Contour feathers are arranged on the body of the bird in the manner of roof tiles. The tips of these feathers are waterproof and help protect the bird from the elements, while the inner parts of the feather near the bird's body are more downy. Wing contour feathers (known as coverts) help with the aerodynamics of the wing by covering where the flight feathers attach to the bone.

===Plumulaceous feathers===
Plumulaceous feathers, otherwise known as downy feathers, lack barbules and hooklets. Normally, they are fluffy and used for insulation. There are special types of down feathers that, when disintegrated, can form keratin powder, which can be used to waterproof feathers. Birds can use this ability for a variety of reasons, but the main reason is for insulation against cold and/or water, especially for the birds that dive into or sit on water. There are four kinds of these feathers.

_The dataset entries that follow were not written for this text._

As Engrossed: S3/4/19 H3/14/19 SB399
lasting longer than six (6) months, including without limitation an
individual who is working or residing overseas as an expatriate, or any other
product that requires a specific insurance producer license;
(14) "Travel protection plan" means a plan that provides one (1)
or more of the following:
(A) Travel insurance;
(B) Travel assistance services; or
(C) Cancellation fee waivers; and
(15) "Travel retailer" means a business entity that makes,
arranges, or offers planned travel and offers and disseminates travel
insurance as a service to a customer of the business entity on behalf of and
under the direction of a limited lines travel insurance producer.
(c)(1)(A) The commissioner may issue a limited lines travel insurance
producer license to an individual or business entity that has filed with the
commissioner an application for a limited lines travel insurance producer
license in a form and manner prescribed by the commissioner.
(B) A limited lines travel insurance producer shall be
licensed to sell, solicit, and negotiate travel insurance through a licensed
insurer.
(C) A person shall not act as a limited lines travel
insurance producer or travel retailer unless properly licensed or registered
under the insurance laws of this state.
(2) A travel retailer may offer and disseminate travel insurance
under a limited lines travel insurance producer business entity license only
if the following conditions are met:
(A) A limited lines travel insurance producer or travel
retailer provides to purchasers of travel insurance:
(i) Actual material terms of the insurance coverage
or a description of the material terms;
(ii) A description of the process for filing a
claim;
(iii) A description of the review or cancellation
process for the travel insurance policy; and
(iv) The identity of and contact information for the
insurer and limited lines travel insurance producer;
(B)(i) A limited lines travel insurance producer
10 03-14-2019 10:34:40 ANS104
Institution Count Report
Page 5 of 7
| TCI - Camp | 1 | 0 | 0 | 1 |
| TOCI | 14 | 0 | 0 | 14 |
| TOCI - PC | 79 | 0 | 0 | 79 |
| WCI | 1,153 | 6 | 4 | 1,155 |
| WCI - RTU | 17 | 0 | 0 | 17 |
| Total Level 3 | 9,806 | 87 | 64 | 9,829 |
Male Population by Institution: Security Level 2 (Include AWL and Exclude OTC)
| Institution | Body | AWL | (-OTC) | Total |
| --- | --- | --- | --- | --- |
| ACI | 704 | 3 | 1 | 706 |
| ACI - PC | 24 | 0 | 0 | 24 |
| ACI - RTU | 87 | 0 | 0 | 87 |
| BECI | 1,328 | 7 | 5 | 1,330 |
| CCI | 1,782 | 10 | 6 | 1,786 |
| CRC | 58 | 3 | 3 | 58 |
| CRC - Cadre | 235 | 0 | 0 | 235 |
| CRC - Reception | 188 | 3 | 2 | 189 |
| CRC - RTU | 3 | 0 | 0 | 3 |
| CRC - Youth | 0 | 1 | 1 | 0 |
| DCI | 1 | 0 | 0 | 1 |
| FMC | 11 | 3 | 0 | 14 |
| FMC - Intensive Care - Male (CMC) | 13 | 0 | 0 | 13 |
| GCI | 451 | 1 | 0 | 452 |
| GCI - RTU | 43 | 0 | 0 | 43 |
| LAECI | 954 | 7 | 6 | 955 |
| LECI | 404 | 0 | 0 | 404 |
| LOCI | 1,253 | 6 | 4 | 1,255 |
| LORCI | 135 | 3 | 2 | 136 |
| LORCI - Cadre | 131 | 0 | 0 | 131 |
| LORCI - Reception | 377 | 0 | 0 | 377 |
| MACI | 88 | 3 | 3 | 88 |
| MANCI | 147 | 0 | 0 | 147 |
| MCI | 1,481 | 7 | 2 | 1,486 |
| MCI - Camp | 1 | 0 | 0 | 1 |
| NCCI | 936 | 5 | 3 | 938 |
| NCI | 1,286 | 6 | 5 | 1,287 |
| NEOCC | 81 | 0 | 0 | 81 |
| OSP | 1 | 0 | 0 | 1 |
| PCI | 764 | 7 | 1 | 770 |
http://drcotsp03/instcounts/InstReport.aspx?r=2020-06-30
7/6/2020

Semiplumes are usually not visible as they are hidden by the contour feathers. Their appearance is that of a loose downy, but stiff feather. They consist of a rachis, barbs and barbules, however they do not have hooklets. Their purpose is insulation and aerodynamics. Down is similar to semiplume, however they have a very short or missing rachis.

Filoplumes are thin, hair-like feathers with a long rachis and very few barbs near the tip. They are located next to other feathers and, while their function is not fully understood, they are thought to serve a sensory function allowing the bird to react to the positioning of its contour and flight feathers.

Bristle feathers have a stiff rachis with a few barbs near the base. They are located around the eyes and mouth; it is believed that they have a protective and sensory function.

Not all birds that have feathers use them for flight. Penguins use them for insulation against the cold of the air and water. Whereas, the ostrich utilizes its feathers for mating and for fluffing, which allows them to release heat and cool down.